At the beginning of 2017, a common view among money managers and analysts was that the financial markets would not repeat their strong returns from 2016. Many cited the uncertain global economy, political turmoil in the US, implementation of Brexit, conflicts in the Middle East, North Korea’s weapons buildup, and other factors. The global equity markets defied their predictions, with major equity indices in the U.S., developed ex-U.S., and emerging markets posting strong returns for the year.

The broad global advance underscores the importance of following an investment approach based on diversification and discipline rather than prediction and timing. Attempting to predict markets requires investors to not only accurately forecast future events, but also predict how markets will react to those events. The 2017 markets were a good reminder that there is little evidence suggesting either of these objectives can be accomplished on a consistent basis.

Instead of attempting to make predictions about future events, investors should appreciate that today’s price reflects the expectations of market participants and information about future expected returns. The following quote by the late Merton Miller, Nobel Laureate, describes this view:

“Everybody has some information. The function of the markets is to aggregate that information, evaluate it, and get it incorporated into prices.” ―Merton Miller

The chart above highlights some of the year’s prominent headlines in the context of global stock market performance as measured by the MSCI All Country World Index-Investable Market Index (MSCI ACWI IMI). These headlines are not offered to explain market returns. Instead, they serve as a reminder that investors should view daily events from a long-term perspective and avoid making investment decisions based solely on the news.


In 2017, the global economy showed signs of stronger growth, with 45 countries tracked by the Organization for Economic Cooperation and Development (OECD) all on pace to expand. Economic outlook and the expected impact on future cash flows are among the many variables markets consider when setting prices. Therefore, investors should remember that growth in the economy is not always linked to stock market performance.


Global Equity Market Highlights

Global equity markets posted another positive year of returns in 2017. The S&P 500 Index recorded a 21.83% total return and small cap stocks, as measured by the Russell 2000 Index, returned 14.65%, both above their long-term average return of 11.96% and 11.73%, respectively, since 1979.  

Returns among non-U.S. equity markets were even higher. The MSCI World ex USA Index, which reflects non-U.S. developed markets, logged a 24.21% return and the MSCI Emerging Markets Index a 37.28% return, making this the fifth highest return in the index history.

Developed ex U.S. markets and emerging markets generally outperformed U.S. equities. As a result, a market cap-weighted global equity portfolio would have outperformed a U.S. equity portfolio.

The S&P 500 Index’s 21.83% return marked its best calendar year since 2013 and placed 2017 in the top third of best performing calendar years in the index’s history. Despite these returns, the U.S. ranked in the bottom half of countries for the year, placing 35th out of the 47 countries in the MSCI All Country World Index (IMI).

Listed entries:
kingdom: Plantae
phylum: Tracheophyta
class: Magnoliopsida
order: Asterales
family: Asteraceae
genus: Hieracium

Tasks to perform:
**A)** From the 2017 market review, reproduce the passage starting at "The S&P 500 Index’s" and ending at "World Index (IMI).".
**B)** According to the 2017 market review, why would a market cap-weighted global equity portfolio have outperformed a U.S. equity portfolio? Answer in one to three sentences.

Task answers:
**A)**
The S&P 500 Index’s 21.83% return marked its best calendar year since 2013 and placed 2017 in the top third of best performing calendar years in the index’s history. Despite these returns, the U.S. ranked in the bottom half of countries for the year, placing 35th out of the 47 countries in the MSCI All Country World Index (IMI).

**B)** Developed ex-U.S. markets and emerging markets generally outperformed U.S. equities in 2017. As a result, a market cap-weighted global equity portfolio would have done better than a U.S. equity portfolio.